When questioned if the potential pan-Nordic scheme, which is still exploratory at this stage, would be compatible with the single euro payments area (SEPA) instant credit transfer (SCT Inst) scheme, Richter said: “That is the plan, but a solution is not designed yet.”

In regard to the parameters and if it would be less than 10 second delivery; irrevocable; contain maximum transaction limits and so on – as SCT Inst does – he commented: “This is not finalised yet.”

“This a joint project between 7 banks and they represent the major banks in all the 4 Nordic countries,” said Richter. The other banks are Danske, Handelsbanken, OP Financial Group and Swedbank.

“There is not a primary country mover,” added Richter. When asked if the Baltic countries might join the pan-Nordic instant payments infrastructure at a later date, he said: “That is not discussed or decided yet.”

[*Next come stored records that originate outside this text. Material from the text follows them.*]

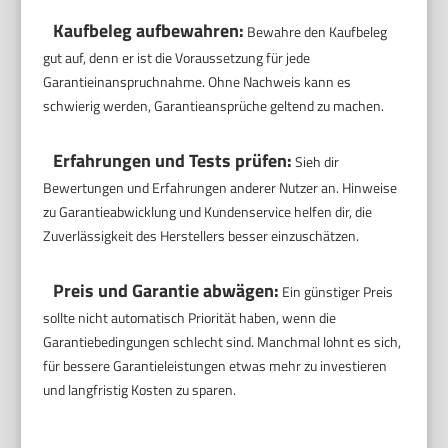
Kaufbeleg aufbewahren:
Bewahre den Kaufbeleg
gut auf, denn er ist die Voraussetzung für jede
Garantieinanspruchnahme. Ohne Nachweis kann es
schwierig werden, Garantieansprüche geltend zu machen.
Erfahrungen und Tests prüfen:
Sieh dir
Bewertungen und Erfahrungen anderer Nutzer an. Hinweise
zu Garantieabwicklung und Kundenservice helfen dir, die
Zuverlässigkeit des Herstellers besser einzuschätzen.
Preis und Garantie abwägen:
Ein günstiger Preis
sollte nicht automatisch Priorität haben, wenn die
Garantiebedingungen schlecht sind. Manchmal lohnt es sich,
für bessere Garantieleistungen etwas mehr zu investieren
und langfristig Kosten zu sparen.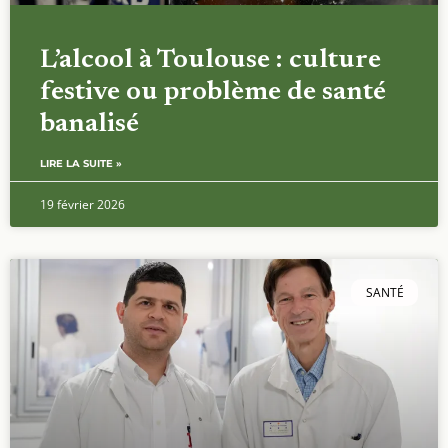
L’alcool à Toulouse : culture
festive ou problème de santé
banalisé
LIRE LA SUITE »
19 février 2026
SANTÉ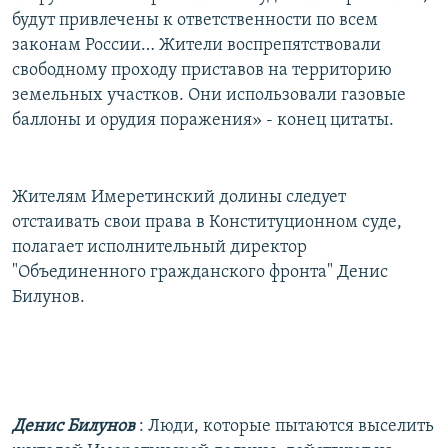
будут привлечены к ответственности по всем
законам России… Жители воспрепятствовали
свободному проходу приставов на территорию
земельных участков. Они использовали газовые
баллоны и орудия поражения» - конец цитаты.
Жителям Имеретинский долины следует
отстаивать свои права в Конституционном суде,
полагает исполнительный директор
"Объединенного гражданского фронта" Денис
Билунов.
Денис Билунов
: Люди, которые пытаются выселить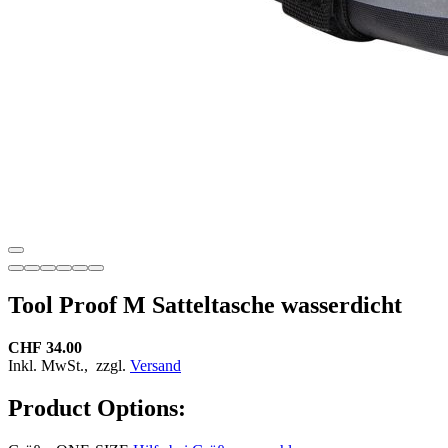
Tool Proof M Satteltasche wasserdicht
CHF 34.00
Inkl. MwSt.,
zzgl.
Versand
Product Options: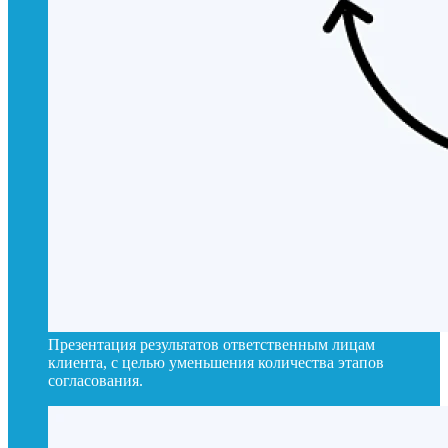
Презентация результатов ответственным лицам
клиента, с целью уменьшения количества этапов
согласования.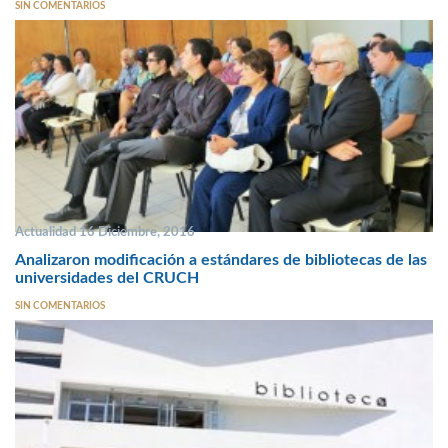
SIN COMENTARIOS
Actualidad 16 Diciembre, 2016
Analizaron modificación a estándares de bibliotecas de las
universidades del CRUCH
SIN COMENTARIOS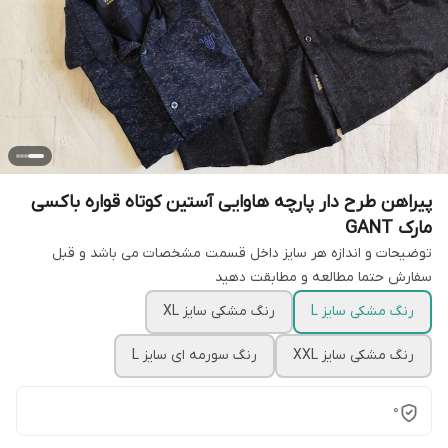
پیراهن طرح دار پارچه هاوایی آستین کوتاه قواره باکسی
مارک GANT
توضیحات و اندازه هر سایز داخل قسمت مشخصات می باشد و قبل
سفارش حتما مطالعه و مطابقت دهید
رنگ مشکی سایز L
رنگ مشکی سایز XL
رنگ مشکی سایز XXL
رنگ سورمه ای سایز L
0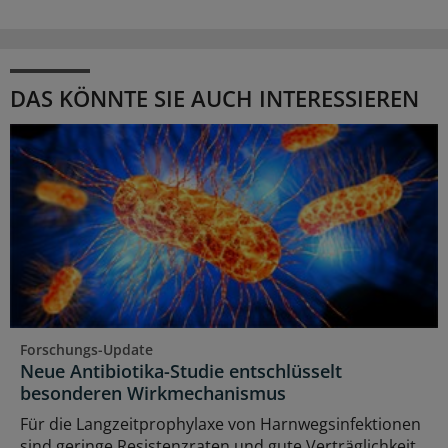
DAS KÖNNTE SIE AUCH INTERESSIEREN
Forschungs-Update
Neue Antibiotika-Studie entschlüsselt
besonderen Wirkmechanismus
Für die Langzeitprophylaxe von Harnwegsinfektionen
sind geringe Resistenzraten und gute Verträglichkeit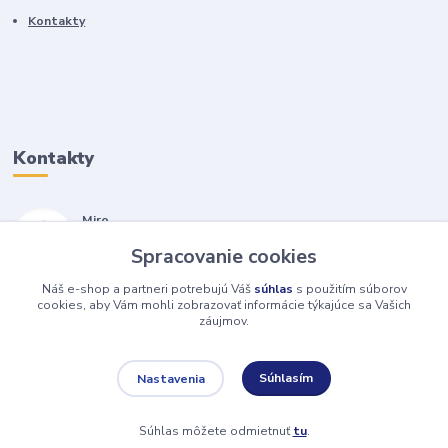
Kontakty
Kontakty
Miro
+421 905 557 500
Spracovanie cookies
(Po-Pia, 7-17 hod.)
Náš e-shop a partneri potrebujú Váš
súhlas
s použitím súborov
isopneumatiky@isopneumatiky.sk
cookies, aby Vám mohli zobrazovať informácie týkajúce sa Vašich
záujmov.
Súhlasím
Nastavenia
Súhlas môžete odmietnuť
tu
.
Vytvorené na
Eshop-rychlo.sk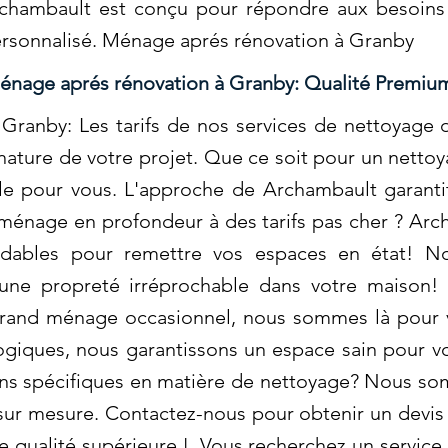
chambault est conçu pour répondre aux besoins 
personnalisé. Ménage aprés rénovation à Granby
énage aprés rénovation à Granby: Qualité Premiu
ranby: Les tarifs de nos services de nettoyage d
a nature de votre projet. Que ce soit pour un nett
ale pour vous. L'approche de Archambault garant
 ménage en profondeur à des tarifs pas cher ? Ar
ordables pour remettre vos espaces en état! No
 une propreté irréprochable dans votre maison
grand ménage occasionnel, nous sommes là pour vo
ogiques, nous garantissons un espace sain pour v
ins spécifiques en matière de nettoyage? Nous so
 sur mesure. Contactez-nous pour obtenir un devis 
e qualité supérieure !. Vous recherchez un service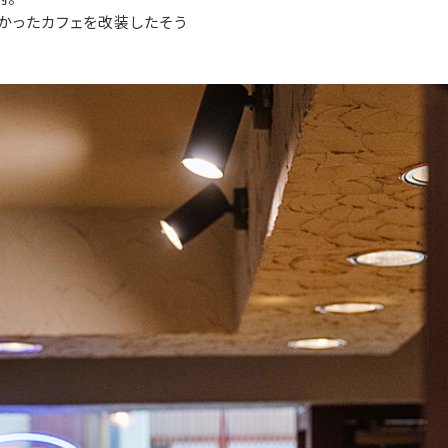
かったカフェを改装したそう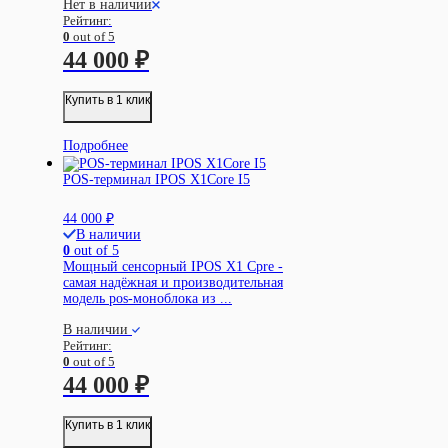
Нет в наличии
Рейтинг:
0
out of 5
44 000
₽
Купить в 1 клик
Подробнее
POS-терминал IPOS X1Core I5
44 000
₽
В наличии
0
out of 5
Мощный сенсорный IPOS X1 Cpre -
самая надёжная и производительная
модель pos-моноблока из ...
В наличии
Рейтинг:
0
out of 5
44 000
₽
Купить в 1 клик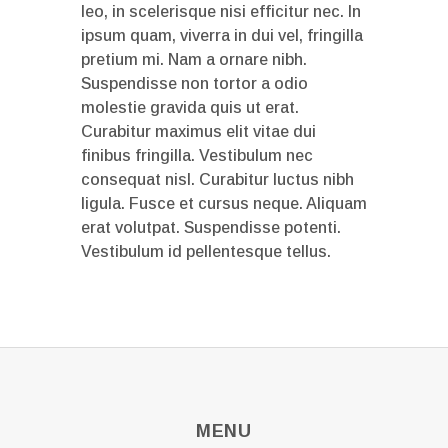
leo, in scelerisque nisi efficitur nec. In
ipsum quam, viverra in dui vel, fringilla
pretium mi. Nam a ornare nibh.
Suspendisse non tortor a odio
molestie gravida quis ut erat.
Curabitur maximus elit vitae dui
finibus fringilla. Vestibulum nec
consequat nisl. Curabitur luctus nibh
ligula. Fusce et cursus neque. Aliquam
erat volutpat. Suspendisse potenti.
Vestibulum id pellentesque tellus.
MENU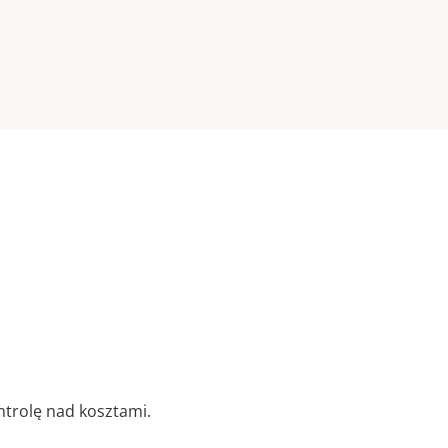
trolę nad kosztami.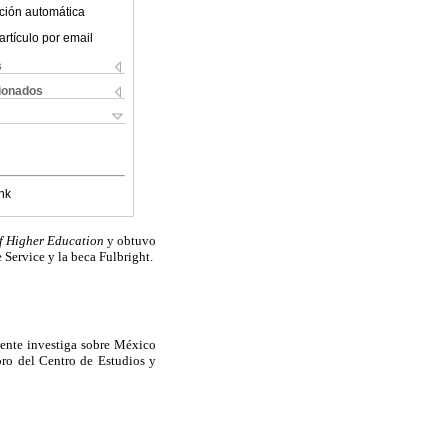
ción automática
artículo por email
s
cionados
nk
f Higher Education
y obtuvo
 Service y la beca Fulbright.
mente investiga sobre México
ro del Centro de Estudios y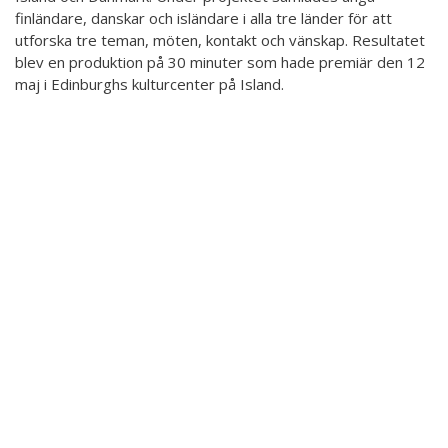
Undervisning
finländare, danskar och isländare i alla tre länder för att
Ordningsregler
utforska tre teman, möten, kontakt och vänskap. Resultatet
Allmänt
Schema
blev en produktion på 30 minuter som hade premiär den 12
Principer för ett säkrare utrymme
maj i Edinburghs kulturcenter på Island.
Anmälning
Salar
Tillgänglig hobby inom konst
Terminsavgifter
Koski
Tjänster
Dansgrenar
Hurja Piruettis verksamhetsår
Olika nivåer
Kontakt
Planen för jämställdhet och likabehandling
Lärarna
Projekt
Dansetikett
D4EA - Dance fore Eco-Anxiety
Ung kulturambassadör för Finland
DanceMe UP 2019-2022
Sri Lanka - kultur utbyte 2020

The intention is to replace the present fragmented national payment infrastructures with a harmonised, interoperable system that can support products offered on a cross-border basis, fostering deeper trade links between the Nordic countries and thereby stimulating growth and employment.

The open access, if not ownership, model is no doubt designed to encourage competition among payment service providers (PSPs) in the region and align with regulation and trends such as the second EU Payment Services Directive (PSD2) and its support for open application programming interfaces (APIs) and  competition.

InstaPay will be following this story throughout the year.